Le président français, Emmanuel Macron, cherche à inclure le Liban dans le cessez-le-feu en cours au Proche-Orient. Mais pour le moment, Israël affirme toujours que ce n’est pas le cas.
Emmanuel Macron appelle à un cessez-le-feu au Liban
Une nouvelle séquence diplomatique intense s’ouvre autour du conflit au Moyen-Orient. Au cœur des discussions : le cessez-le-feu conclu entre les États-Unis et l’Iran. Toutefois, cet accord ne concerne pas directement le Liban, théâtre parallèle d’affrontements persistants entre Israël et le Hezbollah. De son côté, Emmanuel Macron a multiplié les initiatives pour tenter d’élargir le périmètre de la trêve. Ainsi, le président français défend une approche globale du conflit. L’objectif affiché par Paris est clair : éviter une fragmentation des théâtres d’opérations qui fragiliserait durablement toute perspective de stabilisation régionale.
Dans cette optique, Emmanuel Macron a insisté sur le caractère indispensable de l’inclusion du Liban. « C’est une condition nécessaire pour que ce cessez-le-feu soit crédible et durable », a-t-il affirmé lors d’un conseil de défense. Cette déclaration traduit une analyse stratégique classique : un cessez-le-feu partiel laisse subsister des zones de conflit actives, susceptibles de raviver l’ensemble du front.
Pourtant, malgré cette mobilisation diplomatique, les discussions n’ont pas abouti. Ainsi, les États-Unis et Israël n’ont pas retenu cette exigence dans l’accord final. Le Liban reste donc exclu du dispositif, ce qui constitue un revers pour la diplomatie française.
Liban et Moyen-Orient : une situation militaire qui continue de se dégrader
Sur le terrain, l’absence d’un cessez-le-feu incluant le Liban se traduit par une poursuite des opérations militaires. Israël a continué de mener des frappes sur le territoire libanais, malgré l’annonce de la trêve entre Washington et Téhéran. Le bilan est lourd : selon les premières estimations, plus de 150 personnes seraient mortes rien que sur la journée du 8 avril 2026.

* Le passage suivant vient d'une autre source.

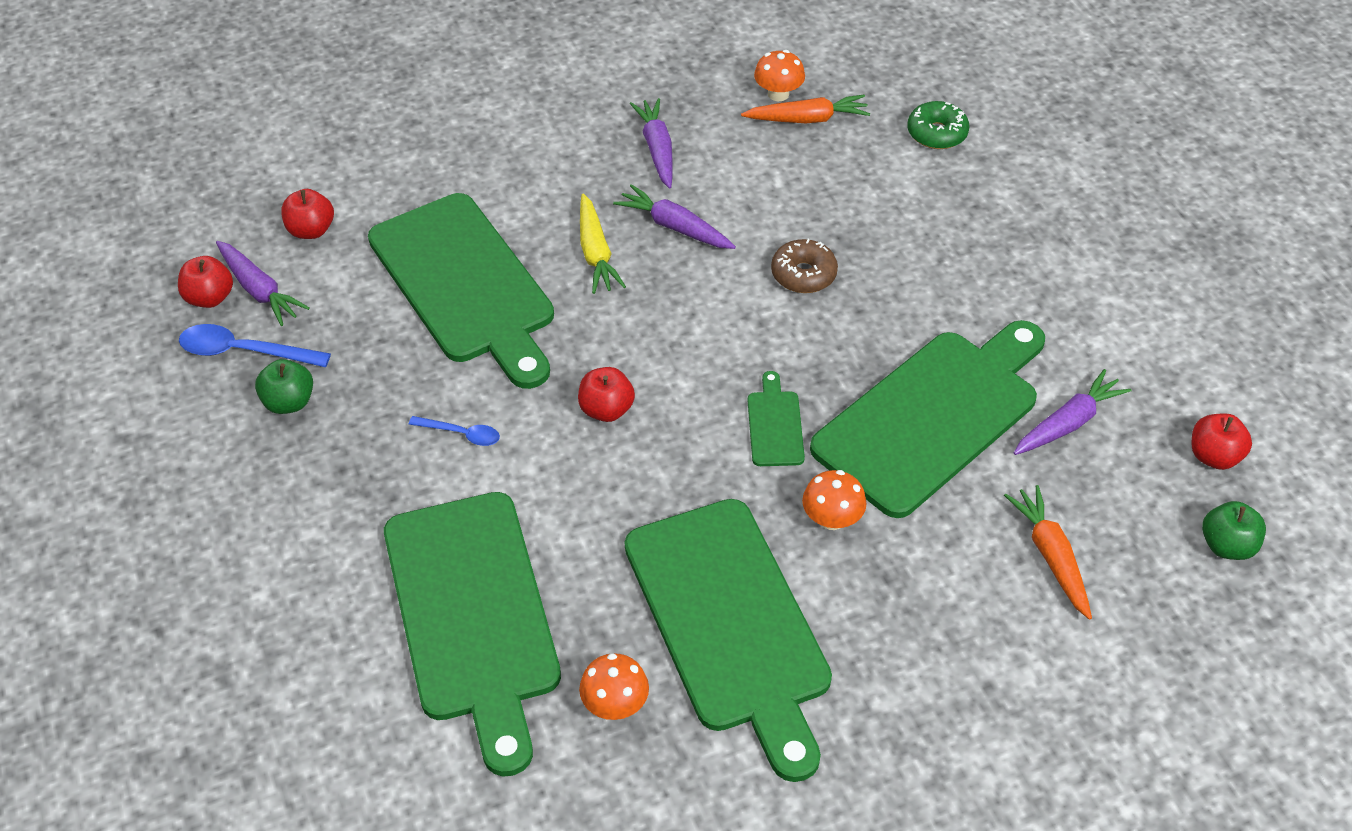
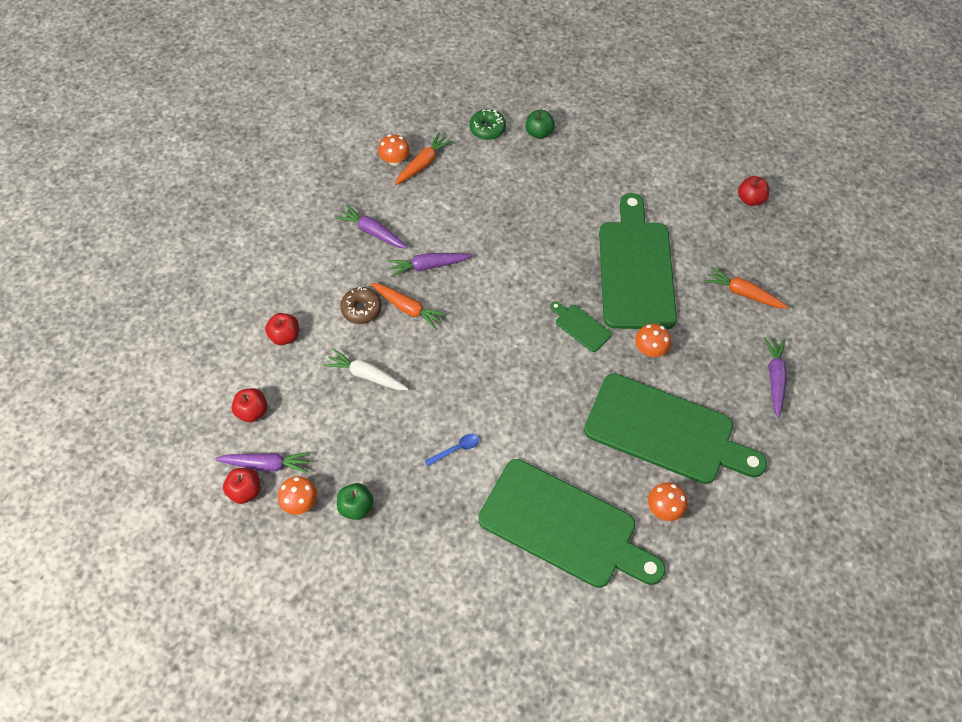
camera: 45 degrees left, 10 degrees up
(244, 351) = (300, 502): blue spoon -> orange mushroom
(465, 285) = (366, 375): green cutting board -> white carrot
(596, 253) = (408, 308): yellow carrot -> orange carrot
(606, 409) = (504, 381): red apple -> red apple (285, 336)
(803, 274) = (511, 244): brown donut -> brown donut (361, 309)
(1068, 423) = (687, 228): purple carrot -> purple carrot (774, 378)
(1227, 545) = (793, 235): green apple -> green apple (539, 133)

Face à cette escalade, Emmanuel Macron a durci le ton. Il a dénoncé des frappes « indiscriminées », exprimant dans le même temps la solidarité de la France envers le Liban. Cette qualification n’est pas anodine dans le langage diplomatique : elle sous-entend un usage de la force jugé disproportionné, voire contraire aux principes du droit international humanitaire. Dans le même registre, le président français a appelé à un respect strict du cessez-le-feu à l’échelle régionale. « Nous attendons que dans les jours et les semaines qui viennent, il puisse être pleinement respecté dans toute la région », a-t-il déclaré. Toutefois, cet appel reste pour l’heure sans effet concret sur le terrain libanais.
De son côté, Israël maintient sa ligne : il cherche à obtenir un désarmement complet du Hezbollah, cette milice pro-iranienne. Depuis plusieurs semaines, le conflit a repris surtout dans le Sud du Liban, bastion historique de l’organisation.